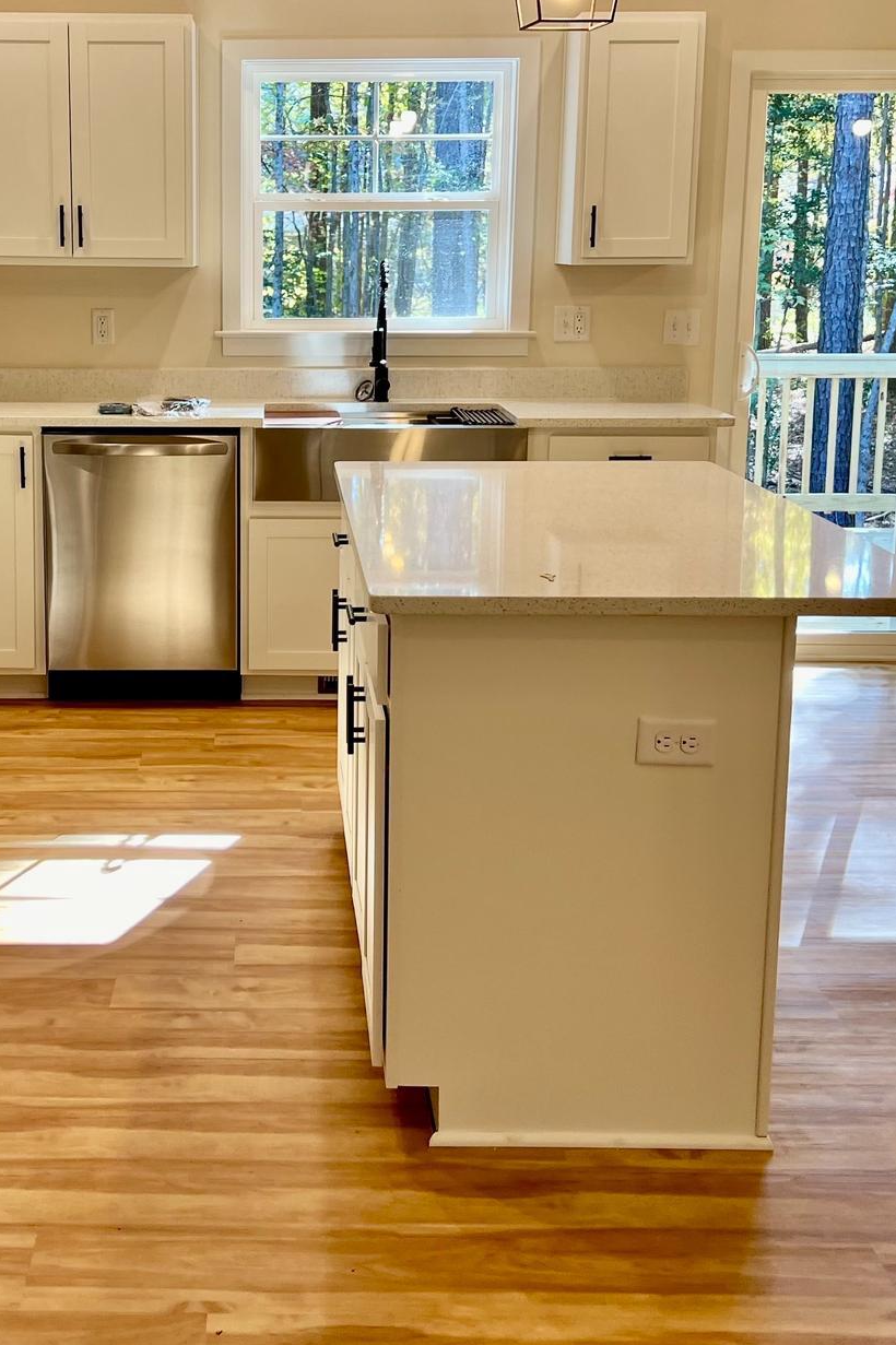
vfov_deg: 43.4
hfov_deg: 29.4
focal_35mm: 45
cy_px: 524
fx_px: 1681
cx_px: 239
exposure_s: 1/120
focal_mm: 5.7
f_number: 1.5
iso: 80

-.-.-

• [DIRECTIONS FOR THIS TASK]: Could you print the listing above word for word, without its pictures?

• [SOLUTION TO THE PROBLEM]:
vfov_deg: 43.4
hfov_deg: 29.4
focal_35mm: 45
cy_px: 524
fx_px: 1681
cx_px: 239
exposure_s: 1/120
focal_mm: 5.7
f_number: 1.5
iso: 80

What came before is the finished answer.